Consignes de travail: Recopiez à l'identique tous les enregistrements ci-dessous, du premier au dernier.

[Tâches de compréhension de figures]
---

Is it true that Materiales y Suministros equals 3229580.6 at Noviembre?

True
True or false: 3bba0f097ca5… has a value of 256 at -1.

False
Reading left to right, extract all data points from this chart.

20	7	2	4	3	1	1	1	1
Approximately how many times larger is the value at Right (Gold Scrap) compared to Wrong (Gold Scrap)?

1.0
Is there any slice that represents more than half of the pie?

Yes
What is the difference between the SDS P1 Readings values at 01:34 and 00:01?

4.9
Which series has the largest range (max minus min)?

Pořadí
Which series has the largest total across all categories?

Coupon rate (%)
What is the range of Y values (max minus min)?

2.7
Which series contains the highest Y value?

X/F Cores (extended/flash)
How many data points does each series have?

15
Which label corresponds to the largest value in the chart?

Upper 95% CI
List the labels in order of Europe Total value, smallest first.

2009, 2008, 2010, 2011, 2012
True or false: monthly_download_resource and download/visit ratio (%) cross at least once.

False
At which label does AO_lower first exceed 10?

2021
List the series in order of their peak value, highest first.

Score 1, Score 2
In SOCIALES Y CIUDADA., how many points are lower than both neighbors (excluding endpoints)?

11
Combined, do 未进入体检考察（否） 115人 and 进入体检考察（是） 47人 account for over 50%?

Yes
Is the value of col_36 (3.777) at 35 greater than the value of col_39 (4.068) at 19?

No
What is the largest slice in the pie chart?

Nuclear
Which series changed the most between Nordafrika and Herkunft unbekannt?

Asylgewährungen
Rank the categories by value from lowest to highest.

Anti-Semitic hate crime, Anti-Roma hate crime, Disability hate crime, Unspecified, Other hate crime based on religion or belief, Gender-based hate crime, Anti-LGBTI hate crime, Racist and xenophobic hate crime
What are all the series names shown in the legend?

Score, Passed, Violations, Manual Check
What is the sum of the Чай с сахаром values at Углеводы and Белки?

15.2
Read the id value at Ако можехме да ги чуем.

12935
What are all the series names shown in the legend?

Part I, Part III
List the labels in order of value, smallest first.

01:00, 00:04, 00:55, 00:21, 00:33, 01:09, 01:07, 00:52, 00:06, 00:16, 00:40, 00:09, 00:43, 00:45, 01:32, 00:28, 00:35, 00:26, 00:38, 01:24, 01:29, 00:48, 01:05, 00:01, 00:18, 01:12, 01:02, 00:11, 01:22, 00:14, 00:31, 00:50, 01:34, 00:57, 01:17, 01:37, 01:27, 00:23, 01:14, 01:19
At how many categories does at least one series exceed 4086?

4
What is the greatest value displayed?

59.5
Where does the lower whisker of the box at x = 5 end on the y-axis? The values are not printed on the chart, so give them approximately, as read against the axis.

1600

---

Résultat de l'exercice:
Is it true that Materiales y Suministros equals 3229580.6 at Noviembre?

True
True or false: 3bba0f097ca5… has a value of 256 at -1.

False
Reading left to right, extract all data points from this chart.

20	7	2	4	3	1	1	1	1
Approximately how many times larger is the value at Right (Gold Scrap) compared to Wrong (Gold Scrap)?

1.0
Is there any slice that represents more than half of the pie?

Yes
What is the difference between the SDS P1 Readings values at 01:34 and 00:01?

4.9
Which series has the largest range (max minus min)?

Pořadí
Which series has the largest total across all categories?

Coupon rate (%)
What is the range of Y values (max minus min)?

2.7
Which series contains the highest Y value?

X/F Cores (extended/flash)
How many data points does each series have?

15
Which label corresponds to the largest value in the chart?

Upper 95% CI
List the labels in order of Europe Total value, smallest first.

2009, 2008, 2010, 2011, 2012
True or false: monthly_download_resource and download/visit ratio (%) cross at least once.

False
At which label does AO_lower first exceed 10?

2021
List the series in order of their peak value, highest first.

Score 1, Score 2
In SOCIALES Y CIUDADA., how many points are lower than both neighbors (excluding endpoints)?

11
Combined, do 未进入体检考察（否） 115人 and 进入体检考察（是） 47人 account for over 50%?

Yes
Is the value of col_36 (3.777) at 35 greater than the value of col_39 (4.068) at 19?

No
What is the largest slice in the pie chart?

Nuclear
Which series changed the most between Nordafrika and Herkunft unbekannt?

Asylgewährungen
Rank the categories by value from lowest to highest.

Anti-Semitic hate crime, Anti-Roma hate crime, Disability hate crime, Unspecified, Other hate crime based on religion or belief, Gender-based hate crime, Anti-LGBTI hate crime, Racist and xenophobic hate crime
What are all the series names shown in the legend?

Score, Passed, Violations, Manual Check
What is the sum of the Чай с сахаром values at Углеводы and Белки?

15.2
Read the id value at Ако можехме да ги чуем.

12935
What are all the series names shown in the legend?

Part I, Part III
List the labels in order of value, smallest first.

01:00, 00:04, 00:55, 00:21, 00:33, 01:09, 01:07, 00:52, 00:06, 00:16, 00:40, 00:09, 00:43, 00:45, 01:32, 00:28, 00:35, 00:26, 00:38, 01:24, 01:29, 00:48, 01:05, 00:01, 00:18, 01:12, 01:02, 00:11, 01:22, 00:14, 00:31, 00:50, 01:34, 00:57, 01:17, 01:37, 01:27, 00:23, 01:14, 01:19
At how many categories does at least one series exceed 4086?

4
What is the greatest value displayed?

59.5
Where does the lower whisker of the box at x = 5 end on the y-axis? The values are not printed on the chart, so give them approximately, as read against the axis.

1600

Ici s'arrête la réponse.